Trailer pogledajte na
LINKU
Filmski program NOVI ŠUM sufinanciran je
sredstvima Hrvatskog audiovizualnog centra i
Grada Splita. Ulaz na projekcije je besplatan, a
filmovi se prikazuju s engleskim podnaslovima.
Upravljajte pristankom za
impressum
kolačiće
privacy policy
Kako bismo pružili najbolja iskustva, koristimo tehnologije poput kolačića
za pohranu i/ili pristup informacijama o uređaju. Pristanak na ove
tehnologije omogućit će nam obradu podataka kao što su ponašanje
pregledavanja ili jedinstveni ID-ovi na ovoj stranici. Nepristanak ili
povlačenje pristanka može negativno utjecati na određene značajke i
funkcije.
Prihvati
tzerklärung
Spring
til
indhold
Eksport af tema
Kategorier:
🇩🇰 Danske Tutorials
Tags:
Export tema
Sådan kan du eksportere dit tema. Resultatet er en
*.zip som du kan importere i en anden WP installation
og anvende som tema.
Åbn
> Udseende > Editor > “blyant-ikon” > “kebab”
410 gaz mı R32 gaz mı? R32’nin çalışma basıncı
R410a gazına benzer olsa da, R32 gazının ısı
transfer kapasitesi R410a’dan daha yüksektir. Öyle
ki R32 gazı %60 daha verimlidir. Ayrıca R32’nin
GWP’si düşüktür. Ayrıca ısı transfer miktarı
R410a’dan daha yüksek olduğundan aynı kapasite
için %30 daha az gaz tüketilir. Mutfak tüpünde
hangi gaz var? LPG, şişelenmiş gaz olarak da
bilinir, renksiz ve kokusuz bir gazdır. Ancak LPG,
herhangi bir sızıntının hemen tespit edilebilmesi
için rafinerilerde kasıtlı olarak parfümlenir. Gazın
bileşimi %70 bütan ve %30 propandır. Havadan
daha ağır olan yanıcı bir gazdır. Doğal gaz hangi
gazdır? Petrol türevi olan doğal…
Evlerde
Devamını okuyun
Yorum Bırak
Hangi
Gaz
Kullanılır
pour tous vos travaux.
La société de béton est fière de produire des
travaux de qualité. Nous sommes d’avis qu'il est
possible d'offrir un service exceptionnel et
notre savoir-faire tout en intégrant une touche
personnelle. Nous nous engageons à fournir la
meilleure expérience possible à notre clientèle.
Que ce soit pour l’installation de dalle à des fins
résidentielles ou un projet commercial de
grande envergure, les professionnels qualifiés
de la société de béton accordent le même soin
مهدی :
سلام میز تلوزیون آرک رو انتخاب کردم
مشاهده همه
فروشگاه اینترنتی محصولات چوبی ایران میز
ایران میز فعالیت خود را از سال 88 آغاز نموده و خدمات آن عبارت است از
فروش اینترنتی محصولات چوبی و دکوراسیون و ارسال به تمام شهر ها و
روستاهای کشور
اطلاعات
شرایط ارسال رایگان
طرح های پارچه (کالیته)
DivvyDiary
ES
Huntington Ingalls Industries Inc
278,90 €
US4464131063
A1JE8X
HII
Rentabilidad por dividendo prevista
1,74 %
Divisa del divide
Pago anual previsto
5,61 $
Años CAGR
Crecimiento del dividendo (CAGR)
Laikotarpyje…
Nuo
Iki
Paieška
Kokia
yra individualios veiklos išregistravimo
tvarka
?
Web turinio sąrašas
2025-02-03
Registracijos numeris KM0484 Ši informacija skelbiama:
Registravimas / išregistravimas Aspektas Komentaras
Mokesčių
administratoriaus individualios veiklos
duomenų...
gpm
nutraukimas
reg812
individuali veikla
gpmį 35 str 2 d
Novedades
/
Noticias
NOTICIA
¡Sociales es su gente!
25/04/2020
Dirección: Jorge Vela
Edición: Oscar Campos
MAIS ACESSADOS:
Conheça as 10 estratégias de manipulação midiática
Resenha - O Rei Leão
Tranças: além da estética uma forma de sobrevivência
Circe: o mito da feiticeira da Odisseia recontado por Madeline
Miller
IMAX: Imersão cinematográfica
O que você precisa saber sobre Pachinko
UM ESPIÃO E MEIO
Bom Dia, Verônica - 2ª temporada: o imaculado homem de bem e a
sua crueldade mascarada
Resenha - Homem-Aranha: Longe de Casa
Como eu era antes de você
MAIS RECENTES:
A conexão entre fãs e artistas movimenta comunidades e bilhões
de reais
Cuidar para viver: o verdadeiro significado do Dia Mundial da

** THE PROBLEM **
Type out the whole listing once more, exactly as written.

** RESPONSE TO THE EXERCISE **
Trailer pogledajte na
LINKU
Filmski program NOVI ŠUM sufinanciran je
sredstvima Hrvatskog audiovizualnog centra i
Grada Splita. Ulaz na projekcije je besplatan, a
filmovi se prikazuju s engleskim podnaslovima.
Upravljajte pristankom za
impressum
kolačiće
privacy policy
Kako bismo pružili najbolja iskustva, koristimo tehnologije poput kolačića
za pohranu i/ili pristup informacijama o uređaju. Pristanak na ove
tehnologije omogućit će nam obradu podataka kao što su ponašanje
pregledavanja ili jedinstveni ID-ovi na ovoj stranici. Nepristanak ili
povlačenje pristanka može negativno utjecati na određene značajke i
funkcije.
Prihvati
tzerklärung
Spring
til
indhold
Eksport af tema
Kategorier:
🇩🇰 Danske Tutorials
Tags:
Export tema
Sådan kan du eksportere dit tema. Resultatet er en
*.zip som du kan importere i en anden WP installation
og anvende som tema.
Åbn
> Udseende > Editor > “blyant-ikon” > “kebab”
410 gaz mı R32 gaz mı? R32’nin çalışma basıncı
R410a gazına benzer olsa da, R32 gazının ısı
transfer kapasitesi R410a’dan daha yüksektir. Öyle
ki R32 gazı %60 daha verimlidir. Ayrıca R32’nin
GWP’si düşüktür. Ayrıca ısı transfer miktarı
R410a’dan daha yüksek olduğundan aynı kapasite
için %30 daha az gaz tüketilir. Mutfak tüpünde
hangi gaz var? LPG, şişelenmiş gaz olarak da
bilinir, renksiz ve kokusuz bir gazdır. Ancak LPG,
herhangi bir sızıntının hemen tespit edilebilmesi
için rafinerilerde kasıtlı olarak parfümlenir. Gazın
bileşimi %70 bütan ve %30 propandır. Havadan
daha ağır olan yanıcı bir gazdır. Doğal gaz hangi
gazdır? Petrol türevi olan doğal…
Evlerde
Devamını okuyun
Yorum Bırak
Hangi
Gaz
Kullanılır
pour tous vos travaux.
La société de béton est fière de produire des
travaux de qualité. Nous sommes d’avis qu'il est
possible d'offrir un service exceptionnel et
notre savoir-faire tout en intégrant une touche
personnelle. Nous nous engageons à fournir la
meilleure expérience possible à notre clientèle.
Que ce soit pour l’installation de dalle à des fins
résidentielles ou un projet commercial de
grande envergure, les professionnels qualifiés
de la société de béton accordent le même soin
مهدی :
سلام میز تلوزیون آرک رو انتخاب کردم
مشاهده همه
فروشگاه اینترنتی محصولات چوبی ایران میز
ایران میز فعالیت خود را از سال 88 آغاز نموده و خدمات آن عبارت است از
فروش اینترنتی محصولات چوبی و دکوراسیون و ارسال به تمام شهر ها و
روستاهای کشور
اطلاعات
شرایط ارسال رایگان
طرح های پارچه (کالیته)
DivvyDiary
ES
Huntington Ingalls Industries Inc
278,90 €
US4464131063
A1JE8X
HII
Rentabilidad por dividendo prevista
1,74 %
Divisa del divide
Pago anual previsto
5,61 $
Años CAGR
Crecimiento del dividendo (CAGR)
Laikotarpyje…
Nuo
Iki
Paieška
Kokia
yra individualios veiklos išregistravimo
tvarka
?
Web turinio sąrašas
2025-02-03
Registracijos numeris KM0484 Ši informacija skelbiama:
Registravimas / išregistravimas Aspektas Komentaras
Mokesčių
administratoriaus individualios veiklos
duomenų...
gpm
nutraukimas
reg812
individuali veikla
gpmį 35 str 2 d
Novedades
/
Noticias
NOTICIA
¡Sociales es su gente!
25/04/2020
Dirección: Jorge Vela
Edición: Oscar Campos
MAIS ACESSADOS:
Conheça as 10 estratégias de manipulação midiática
Resenha - O Rei Leão
Tranças: além da estética uma forma de sobrevivência
Circe: o mito da feiticeira da Odisseia recontado por Madeline
Miller
IMAX: Imersão cinematográfica
O que você precisa saber sobre Pachinko
UM ESPIÃO E MEIO
Bom Dia, Verônica - 2ª temporada: o imaculado homem de bem e a
sua crueldade mascarada
Resenha - Homem-Aranha: Longe de Casa
Como eu era antes de você
MAIS RECENTES:
A conexão entre fãs e artistas movimenta comunidades e bilhões
de reais
Cuidar para viver: o verdadeiro significado do Dia Mundial da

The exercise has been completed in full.